Text passage:
☆ ☆ ☆ ☆

The Vibrapod Company

623 Hanley Industrial Court
St. Louis, MO 63144
Phone (314) 645-2900
Fax     (314) 645-6700

This review is from the Autumn 1998 issue of Listener.
Vibrapod isolators.
Manufactured by the Vibrapod Company
623 Hanley Industrial Court
St. Louis, MO 63144

(314) 645-2900

Pod People
Look out, y'all.
Review by Bruce Kennett

Don't you love it? An audio accessory that only costs $6 each instead of 3-for-$149.99?

    I am not generally interested in tweako stuff, preferring to flop on the sofa and listen to music rather than mess with the hi-fi. But when Art asked if I would listen to these things, I hesitated just slightly too long -- enough to have him pounce and say Done deal. And actually, now that I'm on the other side of the experience, I'm glad I took on the assignment. I recognize and respect the pleasure that tweaking brings to some audio hobbyists, and the continuing sense of gradual improvements that they can bring to their home systems. Not only is the Vibrapod tailor-made for these folks, it should appeal even to confirmed gearphobes.

    The Vibrapod looks like a shiny black flying saucer, and is intended to go under your audio equipment in place of rubber feet, cones, ebony tetrahedrons, or the like. It's the brainchild of Sam Kennard, an audiophile in St. Louis who happens to run a company that makes specialty gaskets and other plastic shapes for various industries. On a small scale, Kennard's invention is just another of those epiphanies that are sprinkled throughout history: Alexander cutting the Gordian Knot, Chuck Goodyear spilling rubber on the stove, the Swiss inventor of Velcro realizing why burrs were sticking to his Golden Retriever -- and now Sam and the Pod.

    At this particular St. Louis workplace, people like to play music (some of Sam's employees are audiophiles, too). One day, in the midst of all this industrial energy -- no Persian carpets and lights-out stuff here -- the CD player started skipping. Sam grabbed some compliant vinyl gaskets from the production line and shoved them under the player, which then stopped skipping. Then and there, Sam knew he was on to something -- and with the materials and machinery at hand, he set to work.

☆ ☆ ☆ ☆

What is asked:
1) According to the Vibrapod review, which items is the Vibrapod meant to replace under audio equipment? List each one.
2) Reproduce the part of the Vibrapod review starting at "This review is" and ending at "Look out, y'all.".
The lines that follow have no connection to the Vibrapod review.

Data provided:
☆ ☆ ☆ ☆

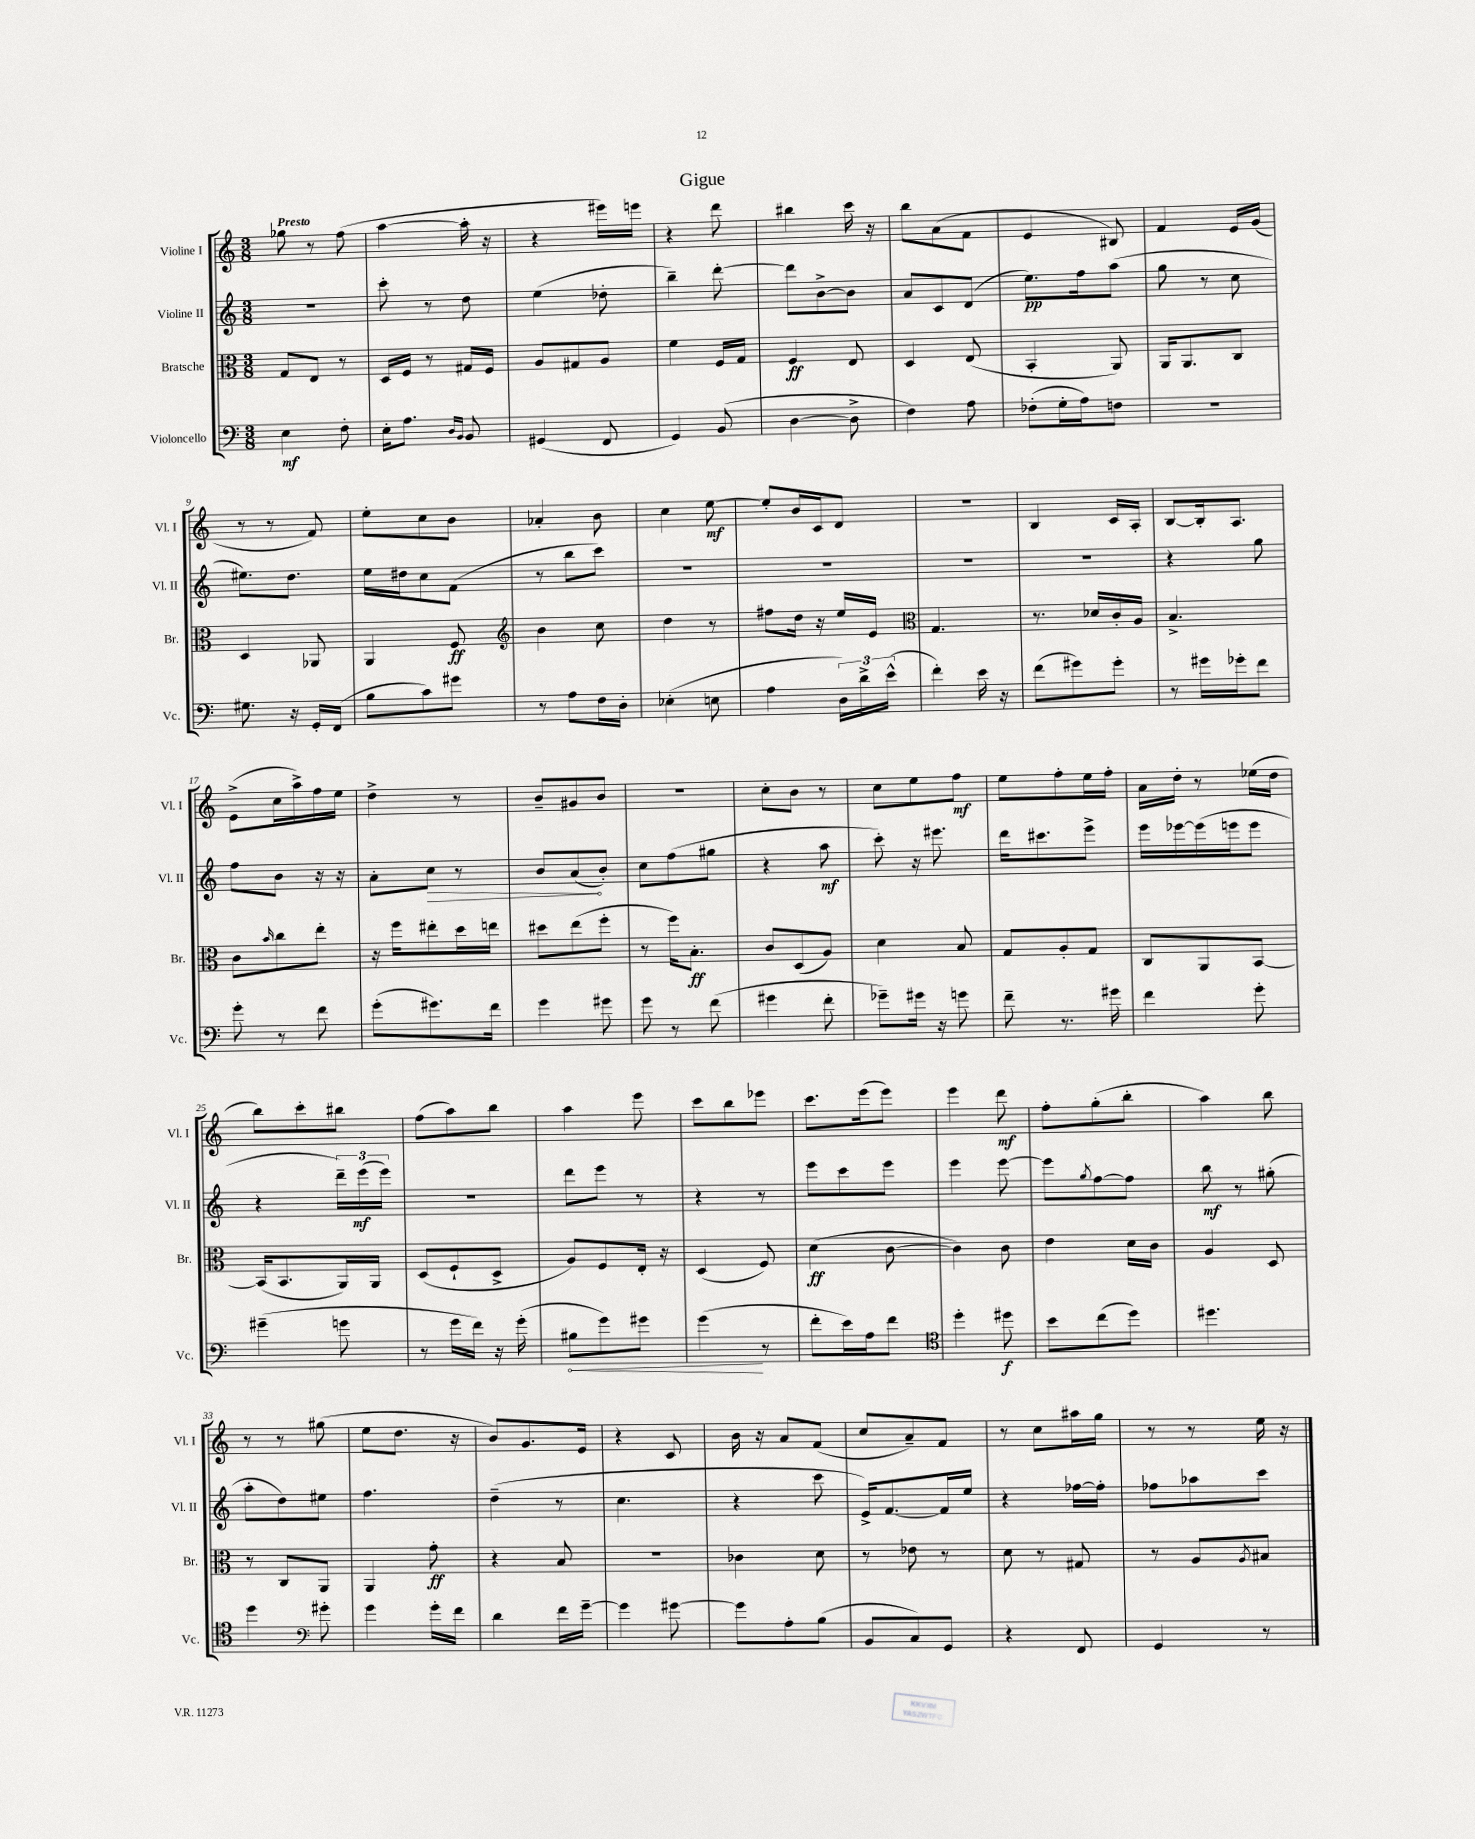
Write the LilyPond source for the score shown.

☆ ☆ ☆ ☆

The responses:
1)
- Rubber feet
- Cones
- Ebony tetrahedrons

2)
This review is from the Autumn 1998 issue of Listener.
Vibrapod isolators.
Manufactured by the Vibrapod Company
623 Hanley Industrial Court
St. Louis, MO 63144

(314) 645-2900

Pod People
Look out, y'all.